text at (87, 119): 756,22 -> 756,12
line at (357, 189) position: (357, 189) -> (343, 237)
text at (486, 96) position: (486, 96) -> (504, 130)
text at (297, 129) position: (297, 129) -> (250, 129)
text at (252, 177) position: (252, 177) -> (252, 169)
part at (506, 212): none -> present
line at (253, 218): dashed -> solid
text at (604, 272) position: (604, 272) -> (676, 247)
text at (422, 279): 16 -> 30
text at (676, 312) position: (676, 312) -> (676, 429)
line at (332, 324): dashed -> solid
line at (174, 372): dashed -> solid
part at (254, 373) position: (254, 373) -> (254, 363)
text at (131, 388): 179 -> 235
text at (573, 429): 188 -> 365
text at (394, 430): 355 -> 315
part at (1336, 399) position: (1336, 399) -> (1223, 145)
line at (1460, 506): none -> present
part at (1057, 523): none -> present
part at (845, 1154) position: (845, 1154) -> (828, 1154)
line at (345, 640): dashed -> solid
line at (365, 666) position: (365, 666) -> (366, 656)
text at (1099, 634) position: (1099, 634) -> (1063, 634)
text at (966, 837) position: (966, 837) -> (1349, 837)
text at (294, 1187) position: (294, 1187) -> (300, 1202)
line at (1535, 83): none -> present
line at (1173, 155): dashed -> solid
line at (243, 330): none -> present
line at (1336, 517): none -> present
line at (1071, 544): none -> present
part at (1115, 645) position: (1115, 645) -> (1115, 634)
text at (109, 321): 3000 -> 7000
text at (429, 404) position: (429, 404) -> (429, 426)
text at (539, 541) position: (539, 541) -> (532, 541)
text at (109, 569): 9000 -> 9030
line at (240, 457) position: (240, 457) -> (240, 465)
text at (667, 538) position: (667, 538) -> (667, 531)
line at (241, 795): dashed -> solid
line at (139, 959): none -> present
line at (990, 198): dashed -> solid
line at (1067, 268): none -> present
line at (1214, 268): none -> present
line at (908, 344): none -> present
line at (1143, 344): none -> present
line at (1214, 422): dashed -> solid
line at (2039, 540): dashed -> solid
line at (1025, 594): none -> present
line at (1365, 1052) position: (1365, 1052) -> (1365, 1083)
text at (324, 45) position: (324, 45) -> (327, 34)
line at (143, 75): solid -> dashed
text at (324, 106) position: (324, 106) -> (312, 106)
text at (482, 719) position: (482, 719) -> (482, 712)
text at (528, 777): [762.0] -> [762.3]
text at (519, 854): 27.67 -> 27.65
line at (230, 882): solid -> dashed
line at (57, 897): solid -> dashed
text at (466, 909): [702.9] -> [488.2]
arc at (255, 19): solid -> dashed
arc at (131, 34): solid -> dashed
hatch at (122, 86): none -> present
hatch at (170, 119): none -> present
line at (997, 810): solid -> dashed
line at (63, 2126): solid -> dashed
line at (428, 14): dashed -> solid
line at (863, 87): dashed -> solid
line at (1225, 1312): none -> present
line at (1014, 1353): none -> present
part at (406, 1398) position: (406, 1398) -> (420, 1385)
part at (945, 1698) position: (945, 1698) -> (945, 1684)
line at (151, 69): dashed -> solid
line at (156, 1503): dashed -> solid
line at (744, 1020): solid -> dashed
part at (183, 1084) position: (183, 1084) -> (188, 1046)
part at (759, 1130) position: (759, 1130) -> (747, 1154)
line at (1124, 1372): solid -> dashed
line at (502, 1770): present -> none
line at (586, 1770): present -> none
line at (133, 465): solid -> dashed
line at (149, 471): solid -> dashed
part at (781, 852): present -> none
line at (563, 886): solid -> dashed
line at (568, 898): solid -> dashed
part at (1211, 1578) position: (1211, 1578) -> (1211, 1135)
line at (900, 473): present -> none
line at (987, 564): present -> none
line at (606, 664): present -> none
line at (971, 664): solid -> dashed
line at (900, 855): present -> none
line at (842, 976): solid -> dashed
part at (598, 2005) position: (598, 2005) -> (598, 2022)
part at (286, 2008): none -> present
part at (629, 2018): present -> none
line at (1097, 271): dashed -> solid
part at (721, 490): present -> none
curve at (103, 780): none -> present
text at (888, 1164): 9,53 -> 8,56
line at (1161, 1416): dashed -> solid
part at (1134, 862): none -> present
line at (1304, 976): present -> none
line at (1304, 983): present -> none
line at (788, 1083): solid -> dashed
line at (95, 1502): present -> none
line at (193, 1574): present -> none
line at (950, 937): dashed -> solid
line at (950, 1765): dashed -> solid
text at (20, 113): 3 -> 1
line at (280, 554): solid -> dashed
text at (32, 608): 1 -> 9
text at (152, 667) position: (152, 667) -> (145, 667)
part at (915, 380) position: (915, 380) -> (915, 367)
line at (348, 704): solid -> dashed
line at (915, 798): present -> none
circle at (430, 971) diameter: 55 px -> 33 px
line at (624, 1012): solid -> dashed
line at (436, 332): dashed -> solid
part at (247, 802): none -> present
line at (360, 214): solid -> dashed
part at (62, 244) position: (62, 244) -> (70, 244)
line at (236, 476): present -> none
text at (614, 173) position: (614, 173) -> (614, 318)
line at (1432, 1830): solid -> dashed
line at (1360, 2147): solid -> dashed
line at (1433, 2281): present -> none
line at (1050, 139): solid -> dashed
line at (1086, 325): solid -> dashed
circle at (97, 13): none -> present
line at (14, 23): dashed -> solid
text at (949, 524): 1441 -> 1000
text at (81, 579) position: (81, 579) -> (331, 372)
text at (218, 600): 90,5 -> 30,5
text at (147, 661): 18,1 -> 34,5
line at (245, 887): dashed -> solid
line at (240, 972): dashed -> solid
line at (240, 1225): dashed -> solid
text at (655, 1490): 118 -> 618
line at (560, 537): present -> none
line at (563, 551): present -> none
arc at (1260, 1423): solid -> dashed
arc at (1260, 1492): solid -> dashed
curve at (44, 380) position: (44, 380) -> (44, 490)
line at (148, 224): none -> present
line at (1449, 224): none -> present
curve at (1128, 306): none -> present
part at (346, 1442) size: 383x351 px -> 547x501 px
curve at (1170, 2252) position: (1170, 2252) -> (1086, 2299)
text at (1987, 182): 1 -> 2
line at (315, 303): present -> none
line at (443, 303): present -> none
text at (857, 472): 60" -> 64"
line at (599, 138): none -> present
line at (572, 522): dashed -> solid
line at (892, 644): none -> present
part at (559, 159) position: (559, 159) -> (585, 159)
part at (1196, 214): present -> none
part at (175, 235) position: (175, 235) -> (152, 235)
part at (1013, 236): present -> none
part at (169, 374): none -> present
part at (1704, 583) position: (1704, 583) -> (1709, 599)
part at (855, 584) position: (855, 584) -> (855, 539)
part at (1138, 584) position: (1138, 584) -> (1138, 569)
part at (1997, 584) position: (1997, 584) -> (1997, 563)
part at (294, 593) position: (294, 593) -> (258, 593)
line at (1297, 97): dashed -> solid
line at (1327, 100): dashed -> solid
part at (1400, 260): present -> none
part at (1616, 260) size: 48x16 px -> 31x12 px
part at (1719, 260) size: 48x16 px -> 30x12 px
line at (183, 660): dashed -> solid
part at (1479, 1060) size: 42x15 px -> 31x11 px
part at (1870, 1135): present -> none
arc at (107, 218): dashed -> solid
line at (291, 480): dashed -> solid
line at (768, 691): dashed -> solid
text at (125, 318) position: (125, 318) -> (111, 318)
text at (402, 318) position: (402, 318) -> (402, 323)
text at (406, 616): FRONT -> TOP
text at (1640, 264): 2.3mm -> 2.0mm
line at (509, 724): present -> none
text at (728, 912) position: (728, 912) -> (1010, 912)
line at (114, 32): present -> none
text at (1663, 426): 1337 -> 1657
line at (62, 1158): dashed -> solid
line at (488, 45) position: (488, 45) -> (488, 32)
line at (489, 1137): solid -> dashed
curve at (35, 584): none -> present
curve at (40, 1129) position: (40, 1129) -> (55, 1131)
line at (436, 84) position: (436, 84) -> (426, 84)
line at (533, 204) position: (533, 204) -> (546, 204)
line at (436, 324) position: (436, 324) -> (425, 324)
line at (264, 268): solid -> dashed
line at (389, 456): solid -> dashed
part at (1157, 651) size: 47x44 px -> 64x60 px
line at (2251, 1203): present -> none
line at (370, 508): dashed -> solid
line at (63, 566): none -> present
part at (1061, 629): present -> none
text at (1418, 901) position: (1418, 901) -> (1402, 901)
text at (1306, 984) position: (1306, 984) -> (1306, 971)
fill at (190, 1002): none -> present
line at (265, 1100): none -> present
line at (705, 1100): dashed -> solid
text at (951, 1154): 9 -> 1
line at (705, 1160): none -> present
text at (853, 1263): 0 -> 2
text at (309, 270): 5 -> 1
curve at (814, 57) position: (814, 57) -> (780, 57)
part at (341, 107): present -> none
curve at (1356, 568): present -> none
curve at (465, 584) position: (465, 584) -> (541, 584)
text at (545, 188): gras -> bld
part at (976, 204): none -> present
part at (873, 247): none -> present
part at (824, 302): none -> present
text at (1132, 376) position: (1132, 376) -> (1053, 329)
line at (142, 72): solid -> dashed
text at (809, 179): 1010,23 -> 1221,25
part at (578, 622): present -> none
************
Reproduce the records word for word, starting at the first line and ending at the line that contains "part at (254, 373)", with both of those lines included.

§ SOLUTION BELOW:
text at (87, 119): 756,22 -> 756,12
line at (357, 189) position: (357, 189) -> (343, 237)
text at (486, 96) position: (486, 96) -> (504, 130)
text at (297, 129) position: (297, 129) -> (250, 129)
text at (252, 177) position: (252, 177) -> (252, 169)
part at (506, 212): none -> present
line at (253, 218): dashed -> solid
text at (604, 272) position: (604, 272) -> (676, 247)
text at (422, 279): 16 -> 30
text at (676, 312) position: (676, 312) -> (676, 429)
line at (332, 324): dashed -> solid
line at (174, 372): dashed -> solid
part at (254, 373) position: (254, 373) -> (254, 363)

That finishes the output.